Le calvaire à double face de Soubrebost,

 sur la place de l’église

  

 

 

 

 

     Tel Janus à deux visages, la croix nous offre d’un côté la face féminine de la Vierge, celle qui est la plus visible, et de l’autre celle, masculine, du Christ en croix. Les deux personnages ont les pieds sur le croissant de lune, symbole de la connaissance par réflexion solaire, alors que le Christ est dit habituellement solaire et la Vierge seulement lunaire. Mais le Christ n’est-il pas solaire essentiellement par la résurrection ?
      La Vierge porte dans ses bras « un enfant Jésus qui est d'une raideur incroyable, ce qui ne semble pas être la conséquence d'un serrage de lange excessif comme cela se pratiqua dans le passé, étant donné que Jésus semble pratiquement nu, ce qui en soi est peut-être le plus intéressant. Ses deux bras en forme d’anses et les poings de chaque côté du bassin lui donnent une forme d'amphore, et cette nudité alliée à la raideur évoque davantage un mort qu'un nouveau-né, mais l'on voit bien ici l'équation donnée à voir entre ces deux passages de l'humain, ce grand signe "égal" porté par la Mère universelle. » (A. V.)

 

 

 













     

 

 

 

     Sur son ventre apparaît une sorte de médaillon trop usé par l’érosion pour y distinguer quoi que ce soit, mais cela n’est peut-être que d'anciens plis de son vêtement, même si l'un d'eux pourrait bien évoquer un serpent.

      A gauche et à droite de la Vierge, les représentations ne sont plus identifiables. Il faudrait retrouver des images d’archives pour les interpréter. 

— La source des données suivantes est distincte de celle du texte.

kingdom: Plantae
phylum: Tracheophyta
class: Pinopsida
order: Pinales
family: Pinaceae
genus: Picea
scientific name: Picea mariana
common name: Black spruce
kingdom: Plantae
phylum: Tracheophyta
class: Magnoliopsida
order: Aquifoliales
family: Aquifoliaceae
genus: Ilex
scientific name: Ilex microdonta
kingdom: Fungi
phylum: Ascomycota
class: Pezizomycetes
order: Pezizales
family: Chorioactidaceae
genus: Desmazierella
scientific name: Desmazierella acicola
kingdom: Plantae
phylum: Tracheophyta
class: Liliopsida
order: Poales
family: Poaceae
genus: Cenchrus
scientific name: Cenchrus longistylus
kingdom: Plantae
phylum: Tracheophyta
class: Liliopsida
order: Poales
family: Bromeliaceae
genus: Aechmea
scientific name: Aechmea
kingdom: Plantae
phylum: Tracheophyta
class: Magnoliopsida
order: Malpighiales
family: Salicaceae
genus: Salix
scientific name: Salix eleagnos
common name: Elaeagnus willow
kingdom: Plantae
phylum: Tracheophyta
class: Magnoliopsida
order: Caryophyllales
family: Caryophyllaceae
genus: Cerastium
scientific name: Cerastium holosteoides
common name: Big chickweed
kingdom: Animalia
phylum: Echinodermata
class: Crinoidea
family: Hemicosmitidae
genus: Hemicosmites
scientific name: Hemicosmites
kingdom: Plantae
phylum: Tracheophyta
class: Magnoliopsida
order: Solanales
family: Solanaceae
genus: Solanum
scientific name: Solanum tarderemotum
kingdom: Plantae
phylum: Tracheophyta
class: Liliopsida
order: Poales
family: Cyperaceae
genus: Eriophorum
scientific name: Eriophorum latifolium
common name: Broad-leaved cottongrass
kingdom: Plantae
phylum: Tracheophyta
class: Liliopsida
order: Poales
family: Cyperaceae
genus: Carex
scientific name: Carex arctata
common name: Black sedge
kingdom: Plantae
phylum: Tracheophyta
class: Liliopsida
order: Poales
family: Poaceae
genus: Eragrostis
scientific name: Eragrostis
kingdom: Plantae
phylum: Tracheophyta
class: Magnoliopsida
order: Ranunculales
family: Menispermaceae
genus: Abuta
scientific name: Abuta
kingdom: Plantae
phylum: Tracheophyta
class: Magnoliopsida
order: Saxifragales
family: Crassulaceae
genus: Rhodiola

      Au-dessus de la tête du Christ en croix, il semble qu’il y ait un phylactère.

     L’enfant Jésus, promis dans les bras de sa mère à la mort, nous interroge profondément.

      « Dans l’hindouisme, la sphère de la Lune est l’aboutissement de la voix des ancêtres, pitris-yana (1). Ils n’y sont pas libérés de la condition individuelle, mais ils produisent le renouvellement cyclique. Les formes achevées s’y dissolvent, les formes non développées en émanent. Ce qui n’est pas sans rapport avec le rôle transformateur de Civa, dont l’emblème est un croissant de lune. La lune est, par ailleurs, le régent des cycles hebdomadaires et mensuels. Ce mouvement cyclique (phase de croissance et de décroissance) peut être mis en relation avec le symbolisme lunaire de Janus : la lune est à la fois porte du Ciel et porte de l’enfer (…), le ciel dont il s’agit n’étant toutefois que le sommet de l’édifice cosmique. La sortie du cosmos s’effectuera seulement par la Porte Solaire. (2) » Cette Porte est celle du tombeau d’où sort vivant le Christ ressuscité.

 

   Sous les pieds de la Vierge Marie, le croissant de Lune est dans sa phase montante, naissance allant vers sa plénitude,  alors que sous ceux du Christ, le croissant de lune est en phase descendante, allant vers la Lune noire du tombeau. Marie, Mère Universelle, est ici le Principe Féminin, et le Christ le Principe Masculin, Si l’on réunit ensemble les deux croissants de Lune sous leurs pieds respectifs, ils forment une unité-duelle de deux croissants qui s’entrecroisent et dont le Point Central évoque « le point-Central du chakra du Cœur, du Centre du Cœur » qui transpose d’un seul coup non plus l’être en tant qu’homme et par conséquent avec un chakra qui est une base, mais transpose d’un seul coup l’homme dans cet Infini c’est-à-dire au-delà de l’homme (3) » par la résurrection…

 

 

 


(1) Littéralement : « voie des pères ». La voie du Sud ou voie inférieure empruntée par les âmes inférieures pour aller dans le « Royaume de la lune » récolter le fruit de leurs bonnes actions. (D’après le Dictionnaire de la sagesse orientale, Robert Laffont.
(2
) Dictionnaire des symboles, J. Chevalier et A. Gheerbrant, Robert Laffont, p. 590-591.
(3)
Platon le Karuna, Le secret de la Roche aux 9 marches, Les Editions de la Promesse, 2008, p. 179.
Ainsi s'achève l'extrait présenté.